In CERangeSlider.m, locate initWithFrame:
and add the following code just below the code you added to initialise the instance variables, inside the if (self) { }
block:
_trackLayer = [CALayer layer];
_trackLayer.backgroundColor = [UIColor blueColor].CGColor;
[self.layer addSublayer:_trackLayer];
_upperKnobLayer = [CALayer layer];
_upperKnobLayer.backgroundColor = [UIColor greenColor].CGColor;
[self.layer addSublayer:_upperKnobLayer];
_lowerKnobLayer = [CALayer layer];
_lowerKnobLayer.backgroundColor = [UIColor greenColor].CGColor;
[self.layer addSublayer:_lowerKnobLayer];
[self setLayerFrames];
The above code simply creates three layers and adds them as children of the control’s root layer.
Next, add the following methods to CERangeSlider.m:
- (void) setLayerFrames
{
_trackLayer.frame = CGRectInset(self.bounds, 0, self.bounds.size.height / 3.5);
[_trackLayer setNeedsDisplay];
_knobWidth = self.bounds.size.height;
_useableTrackLength = self.bounds.size.width - _knobWidth;
float upperKnobCentre = [self positionForValue:_upperValue];
_upperKnobLayer.frame = CGRectMake(upperKnobCentre - _knobWidth / 2, 0, _knobWidth, _knobWidth);
float lowerKnobCentre = [self positionForValue:_lowerValue];
_lowerKnobLayer.frame = CGRectMake(lowerKnobCentre - _knobWidth / 2, 0, _knobWidth, _knobWidth);
[_upperKnobLayer setNeedsDisplay];
[_lowerKnobLayer setNeedsDisplay];
}
- (float) positionForValue:(float)value
{
return _useableTrackLength * (value - _minimumValue) /
(_maximumValue - _minimumValue) + (_knobWidth / 2);
}
setLayerFrames
sets the frame for both knob layers and the track layer based on the current slider values. positionForValue
maps a value to a location on screen using a simple ratio to scale the position between the minimum and maximum range of the control.

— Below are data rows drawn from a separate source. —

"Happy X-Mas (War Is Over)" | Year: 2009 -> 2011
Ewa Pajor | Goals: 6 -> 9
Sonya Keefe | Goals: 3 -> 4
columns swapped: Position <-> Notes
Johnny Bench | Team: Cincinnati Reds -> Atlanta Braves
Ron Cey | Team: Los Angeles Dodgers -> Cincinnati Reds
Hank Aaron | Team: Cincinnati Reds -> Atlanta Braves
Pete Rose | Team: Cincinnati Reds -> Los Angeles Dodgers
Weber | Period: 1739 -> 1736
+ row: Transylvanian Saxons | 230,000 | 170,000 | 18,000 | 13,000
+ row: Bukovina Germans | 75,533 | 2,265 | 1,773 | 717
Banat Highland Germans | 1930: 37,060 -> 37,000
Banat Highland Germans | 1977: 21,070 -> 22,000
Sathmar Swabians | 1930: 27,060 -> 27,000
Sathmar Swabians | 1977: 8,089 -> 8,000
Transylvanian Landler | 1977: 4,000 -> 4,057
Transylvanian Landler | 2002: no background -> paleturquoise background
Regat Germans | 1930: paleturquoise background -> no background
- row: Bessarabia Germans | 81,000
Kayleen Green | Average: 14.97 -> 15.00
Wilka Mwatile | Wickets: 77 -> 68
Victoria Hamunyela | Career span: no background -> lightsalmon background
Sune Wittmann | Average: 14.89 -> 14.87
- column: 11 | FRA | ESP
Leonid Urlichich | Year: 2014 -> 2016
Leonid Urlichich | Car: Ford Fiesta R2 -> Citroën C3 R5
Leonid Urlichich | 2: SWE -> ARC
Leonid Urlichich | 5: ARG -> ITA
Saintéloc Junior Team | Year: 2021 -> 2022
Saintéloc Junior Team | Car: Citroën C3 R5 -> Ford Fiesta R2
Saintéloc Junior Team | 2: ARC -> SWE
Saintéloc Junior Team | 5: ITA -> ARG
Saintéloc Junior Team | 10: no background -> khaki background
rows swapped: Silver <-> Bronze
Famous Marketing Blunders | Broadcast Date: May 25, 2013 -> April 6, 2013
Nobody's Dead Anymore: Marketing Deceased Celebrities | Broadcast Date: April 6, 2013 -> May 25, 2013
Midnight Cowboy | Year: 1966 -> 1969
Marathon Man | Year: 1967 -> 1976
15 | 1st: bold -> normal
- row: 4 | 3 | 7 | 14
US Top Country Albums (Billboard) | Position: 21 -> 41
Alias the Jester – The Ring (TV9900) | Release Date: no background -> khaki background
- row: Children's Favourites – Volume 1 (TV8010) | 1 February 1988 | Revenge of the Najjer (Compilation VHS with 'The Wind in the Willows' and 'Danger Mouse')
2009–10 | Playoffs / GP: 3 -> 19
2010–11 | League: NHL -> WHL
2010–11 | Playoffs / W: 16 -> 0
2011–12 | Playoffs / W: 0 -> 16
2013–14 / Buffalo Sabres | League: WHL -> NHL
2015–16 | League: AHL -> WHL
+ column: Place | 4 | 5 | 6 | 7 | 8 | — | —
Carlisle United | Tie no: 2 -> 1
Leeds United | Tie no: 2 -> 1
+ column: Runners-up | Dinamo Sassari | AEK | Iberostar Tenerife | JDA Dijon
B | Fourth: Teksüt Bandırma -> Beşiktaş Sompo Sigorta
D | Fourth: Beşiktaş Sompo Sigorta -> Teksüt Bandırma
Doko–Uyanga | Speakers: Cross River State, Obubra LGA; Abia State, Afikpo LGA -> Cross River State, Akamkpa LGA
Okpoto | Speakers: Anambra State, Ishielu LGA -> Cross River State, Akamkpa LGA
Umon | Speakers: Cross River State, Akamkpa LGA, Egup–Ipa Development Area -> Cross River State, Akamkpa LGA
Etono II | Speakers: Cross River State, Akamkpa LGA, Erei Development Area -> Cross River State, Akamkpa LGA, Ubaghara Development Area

Build and run your app; your slider is starting to take shape! It should look similar to the screenshot below:
Your control is starting to take shape visually, but almost every control provides a way for the app user to interact with it.
For your control, the user must be able to drag each knob to set the desired range of the control. You’ll handle those interactions, and update both the UI and the properties exposed by the control.
Adding Interactive Logic
The interaction logic needs to store which knob is being dragged, and reflect that in the UI. The control’s layers are a great place to put this logic.
Right-click the CERangeSlider group in the Project Navigator and select New File…. Next, select the iOS\Cocoa Touch\Objective-C class template and add a class called CERangeSliderKnobLayer, making it a subclass of CALayer.
Open up the newly added header CERangeSliderKnobLayer.h and replace its contents with the following:
#import <QuartzCore/QuartzCore.h>
@class CERangeSlider;
@interface CERangeSliderKnobLayer : CALayer
@property BOOL highlighted;
@property (weak) CERangeSlider* slider;
@end
This simply adds two properties, one that indicates whether this knob is highlighted, and one that is a reference back to the parent range slider.